# Help! I did something stupid



## Jeane09 (Nov 19, 2013)

I blanched lettuce to try & feed my otocinclus in QT tank but forgot to dechlorinate the water lettuce was rinsed, blanched and cooled in. Otos have clamped dorsal fins and tales, turning pale. I pulled out the lettuce but now what can I do? should I do a drastic water change? will just removing the offending food make it ok or has the chlorine residue got on everything else now?

Water parameters: temp 74, pH 7.6, Ammonia between 0-0.25, Nitrite 0, Nitrates 10


----------



## Elliott225 (Jan 9, 2014)

I don't think you did anything wrong. It can't hurt to do a water change. I think the temp is a tad bit low though. I prefer keeping my tanks around the 78 degree mark. Instead of blanching the lettuce just pop a leaf in the freezer for a few minutes to wilt the leaf.


----------



## Jeane09 (Nov 19, 2013)

Ok.

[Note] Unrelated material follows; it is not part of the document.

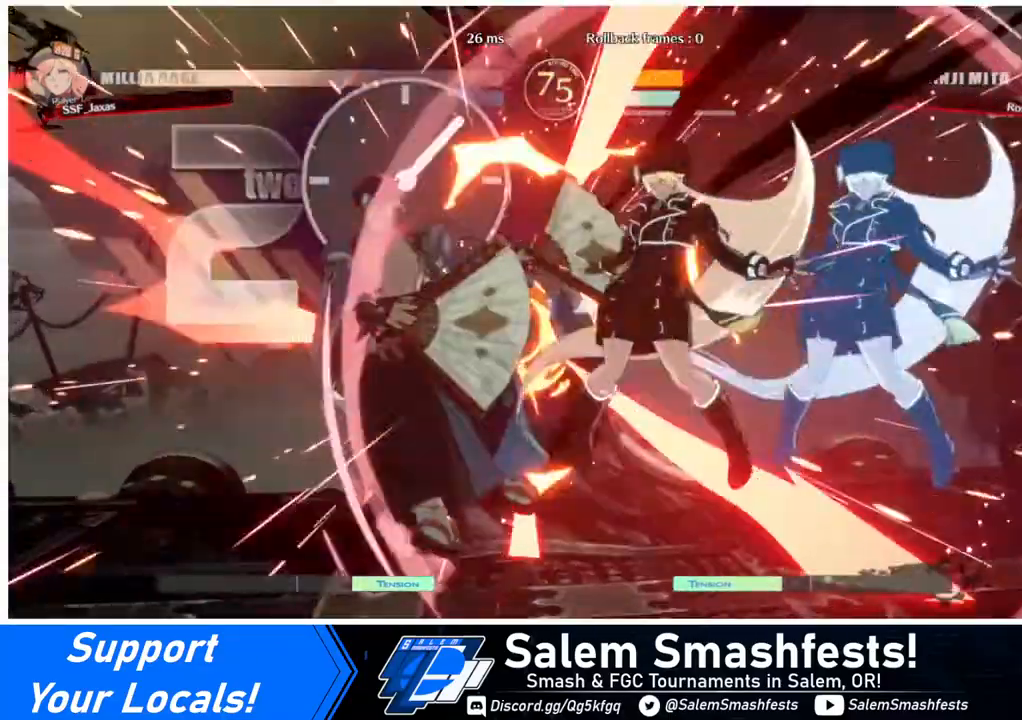
{"buttons": ["DPAD_LEFT"], "events": [[40, "DPAD_LEFT", "up"], [280, "DPAD_LEFT", "down"], [320, "DPAD_LEFT", "up"], [360, "DPAD_LEFT", "down"]]}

I thought otos liked lower temps, but I will turn it up - the main tank I want them to go into is usually at 76. 

Will too frequent of water changes stress the fish out more? this is only their second day here. I already did a 10% change this morning when siphoned out the mess left from an algae wafer they didn't eat. So was trying lettuce. Maybe they are pinched fins because hungry?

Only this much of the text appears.